I can't understand the question, what is "2x2 different."

No two of them are equal

What does 2*2 mean? matrix?

Any solution?

Lamp909 wrote: Let n be an odd positive integer.Let M be a set of $n$ positive integers ,which are pairwise different. A set $T$ $\in$ $M$ is called "good" if the product of its elements is divisible by the sum of the elements in $M$, but is not divisible by the square of the same sum. Given that $M$ is "good",how many "good" subsets of $M$ can there be? Official solution: Let $M=\{a_1,a_2,\dots a_n\}$ Claim: There are at most $2^{n-1}$ good subsets of $M$. Proof: Let $A$ be a good subset of $M$, if $M\setminus A$ is good then this would imply that \begin{align} \sum_{a_i \in M}a_i & \mid \prod_{a_i \in A} a_i \\ \sum_{a_i \in M} a_i & \mid \prod_{a_i \in M\setminus A}a_i \end{align}Then, multiplying $(1)$ and $(2)$ we get that $\left(\sum_{a_i \in M}a_i\right)^2\mid \prod_{a_i \in M}a_i$, but this contradicts the fact that $M$ is good, so at least one of $A$ and $M\setminus A$ is good, wich proves the claim.

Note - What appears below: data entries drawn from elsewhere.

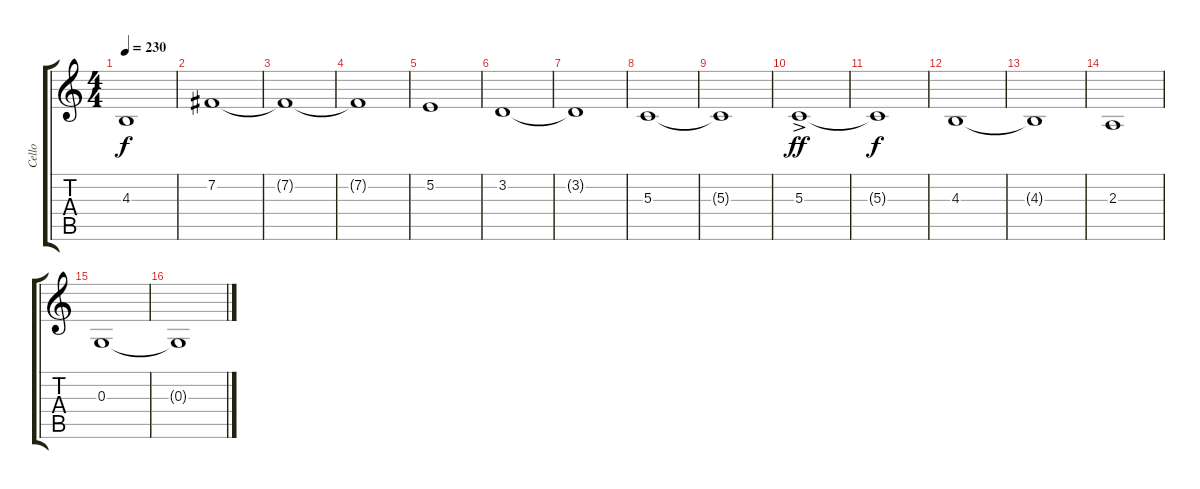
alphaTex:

\track ("Cello" "Cello") {instrument cello}
\staff {score tabs}
\tuning (E4 B3 G3 D3 A2 E2) {hide}
\ts (4 4)
\tempo 230
\clef g2
\ks c
4.3{t}.1{dy f} |
7.2.1 |
7.2{t}.1 |
7.2{t}.1 |
5.2.1 |
3.2.1 |
3.2{t}.1 |
5.3.1 |
5.3{t}.1 |
5.3{ac}.1{dy ff} |
5.3{t}.1{dy f} |
4.3.1 |
4.3{t}.1 |
2.3.1 |
0.3.1 |
0.3{t}.1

To show that $2^{n-1}$ is achievable, we take $n=2k+1$, and $p$ a prime such that $p>\frac{n(n-1)}{2}$. Now we take $a_i=pi$ for $1\leq i\leq n-1$ and $a_n=p^{k+1}-p\frac{n(n-1)}{2}$ then we have that $a_1+a_2+\dots+a_n=p^{k+1}$, and then all subsets with more than or exactly $k+1$ elements are good, and there are exactly $2^{n-1}$ of them.